Is it normal that raise_evaluation_error returns "val" for ignore_error while the documentation specifies infinity? The corresponding test fails because of that.
Oops, the docs are just plain wrong :-( It returns the closest approximation to the result found so far: it typically gets raised when an iterative method doesn't converge fast enough, so this is the behaviour that makes the most sense. I'll fix those docs.
It's because ignore_error is the default for indeterminate errors, so make_policy(undeterminate_result_error<ignore_error>() simply returns policy<>() and not policy<undeterminate_result_error<ignore_error>
(). Try it with an error action that's not the default and the test should pass.
OK, I've been able to add indeterminate_error to those tests. With this additional error type, the last test (line 110) ends up with a make_policy() of 11 arguments so I had to add a new overload. I think it's normal since the maximum number of arguments should be the same as the total number of types that policy<> can handle, right?
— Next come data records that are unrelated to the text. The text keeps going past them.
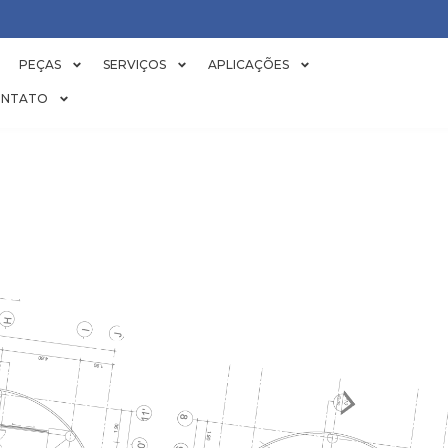
PEÇAS
SERVIÇOS
APLICAÇÕES
NTATO
RESFRIAMENT
ABERTO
Yep, and it's possible that we may need to add more template arguments to policy<> now that we're adding more policies, it's just something I've been putting off - especially as it may bump up compile times :-(
What compiler/platform/errors? There are a small number of fixes to in the Trunk for that test as well that haven't been back-merged to the Sandbox yet: can you see if the Trunk version of that test passes for you?
Indeed, it passes in Trunk so I think a merge to the sandbox would fix the problem. I compile with GCC 4.2.3 on a Kubuntu Hardy 32 bits. The output is:
====== BEGIN OUTPUT ====== Running 1 test case... Testing type float unknown location(0): fatal error in "test_main_caller( argc, argv )": memory access violation at address: 0xbf10dfec: no mapping at fault address test_tr1.cpp(52): last checkpoint
*** 1 failure detected in test suite "Test Program"
EXIT STATUS: 201 ====== END OUTPUT ======
The error occurs on the line testing expm1. Commenting it out makes the test pass. If you merge your recent fixes back to the sandbox I can test again to see if it solves the issue.
OK I think I know what the issue is then: I don't really want to back merge from Trunk to sandbox until we're ready to synchonise the two - it's so much easier to keep track of things if the two versions get synchonised in both directions rather than making add-hock changes to both.